The CPU didn't like writing 0x0000000078da7800 to %cr3.

I'm guessing that CR4.PCIDE=0.

Now this is quite a strange value to write to CR3.  The 0x800 part
means that we're using the "user" variant of the address space that
would have ASID=0 and the 0x1000 bit being set corresponds to the user
pgdir, but this is nonsense, since the kernel never uses PCID 0 for
user mode.  We always start at 1.  The only exception is if
X86_FEATURE_PCID is off.  But, if X86_FEATURE_PCID is off, then we
shouldn't be setting any PCID bits.

In fact, it looks like this code is totally bogus and has never been
correct at all.  Even in:

commit 4b1d5ae3b103eda43f9d0f85c355bb6995b03a30
Author: Peter Zijlstra <peterz@xxxxxxxxxxxxx>
Date:   Mon Dec 4 15:07:59 2017 +0100

    x86/mm: Use/Fix PCID to optimize user/kernel switches

We have:

.macro SWITCH_TO_USER_CR3_NOSTACK scratch_reg:req scratch_reg2:req
        ALTERNATIVE "jmp .Lend_\@", "", X86_FEATURE_PTI
        mov     %cr3, \scratch_reg

        ALTERNATIVE "jmp .Lwrcr3_\@", "", X86_FEATURE_PCID

...

.Lwrcr3_\@:
        /* Flip the PGD and ASID to the user version */
        orq     $(PTI_SWITCH_MASK), \scratch_reg
        mov     \scratch_reg, %cr3
.Lend_\@:

That's bogus.  PTI_SWITCH_MASK is 0x1800, which has PCID = 0x800.

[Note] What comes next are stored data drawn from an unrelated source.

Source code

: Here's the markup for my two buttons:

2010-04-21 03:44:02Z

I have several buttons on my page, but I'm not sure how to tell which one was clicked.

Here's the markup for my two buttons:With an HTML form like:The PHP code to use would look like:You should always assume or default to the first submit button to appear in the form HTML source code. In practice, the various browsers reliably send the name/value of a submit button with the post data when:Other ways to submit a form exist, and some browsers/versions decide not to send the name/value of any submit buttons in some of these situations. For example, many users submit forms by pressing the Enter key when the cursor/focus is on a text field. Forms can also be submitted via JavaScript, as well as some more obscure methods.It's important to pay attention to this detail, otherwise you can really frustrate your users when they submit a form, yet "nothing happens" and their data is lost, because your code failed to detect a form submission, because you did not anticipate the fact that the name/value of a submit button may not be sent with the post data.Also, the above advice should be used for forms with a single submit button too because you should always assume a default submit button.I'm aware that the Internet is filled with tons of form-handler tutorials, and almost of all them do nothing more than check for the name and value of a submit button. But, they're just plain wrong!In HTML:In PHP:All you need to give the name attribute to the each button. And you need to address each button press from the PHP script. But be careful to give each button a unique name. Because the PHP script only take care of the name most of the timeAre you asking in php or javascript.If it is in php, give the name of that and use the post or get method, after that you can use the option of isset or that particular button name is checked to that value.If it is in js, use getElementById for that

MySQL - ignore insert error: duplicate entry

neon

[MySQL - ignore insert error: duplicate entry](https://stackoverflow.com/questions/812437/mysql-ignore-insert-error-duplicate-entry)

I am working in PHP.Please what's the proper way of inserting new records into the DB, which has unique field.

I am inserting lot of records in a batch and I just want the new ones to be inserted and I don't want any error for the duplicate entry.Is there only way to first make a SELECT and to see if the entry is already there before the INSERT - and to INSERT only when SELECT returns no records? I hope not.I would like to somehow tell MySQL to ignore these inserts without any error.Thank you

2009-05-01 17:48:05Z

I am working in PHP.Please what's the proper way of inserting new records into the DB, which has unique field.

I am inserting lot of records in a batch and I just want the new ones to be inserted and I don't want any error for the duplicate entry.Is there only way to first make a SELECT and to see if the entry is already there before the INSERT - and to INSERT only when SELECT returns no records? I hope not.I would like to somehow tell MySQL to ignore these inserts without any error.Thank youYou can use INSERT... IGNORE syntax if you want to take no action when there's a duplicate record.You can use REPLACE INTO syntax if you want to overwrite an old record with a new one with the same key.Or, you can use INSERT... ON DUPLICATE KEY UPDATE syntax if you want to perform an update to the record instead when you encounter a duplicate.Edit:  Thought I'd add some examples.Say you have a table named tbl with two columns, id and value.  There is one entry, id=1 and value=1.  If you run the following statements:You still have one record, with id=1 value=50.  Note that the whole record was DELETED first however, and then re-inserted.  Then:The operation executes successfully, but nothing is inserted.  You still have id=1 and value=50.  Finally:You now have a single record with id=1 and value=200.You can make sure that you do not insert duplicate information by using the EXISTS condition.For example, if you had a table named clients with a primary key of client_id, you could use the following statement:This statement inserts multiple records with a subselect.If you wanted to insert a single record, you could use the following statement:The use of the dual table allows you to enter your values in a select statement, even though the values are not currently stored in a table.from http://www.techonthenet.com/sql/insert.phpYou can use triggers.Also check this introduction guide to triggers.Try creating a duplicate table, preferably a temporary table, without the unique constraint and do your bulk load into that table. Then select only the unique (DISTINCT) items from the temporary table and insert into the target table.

This should probably use an alternative to select between 0x1000 and
0x800 depending on X86_FEATURE_PCID or just use an entirely different
label for the !PCID case.

FWIW, this bit in SAVE_AND_SWITCH_TO_KERNEL_CR3

        testq   $(PTI_SWITCH_MASK), \scratch_reg
        jz      .Ldone_\@

is a bit silly, too.  It's *correct* (I think), but shouldn't that
just be bt $(PTI_SWITCH_PGTABLES_BIT), \scratch_reg, with the obvious
caveat that the headers don't actually define PTI_SWITCH_PGTABLES_BIT?

Was this code *ever* tested with nopcid?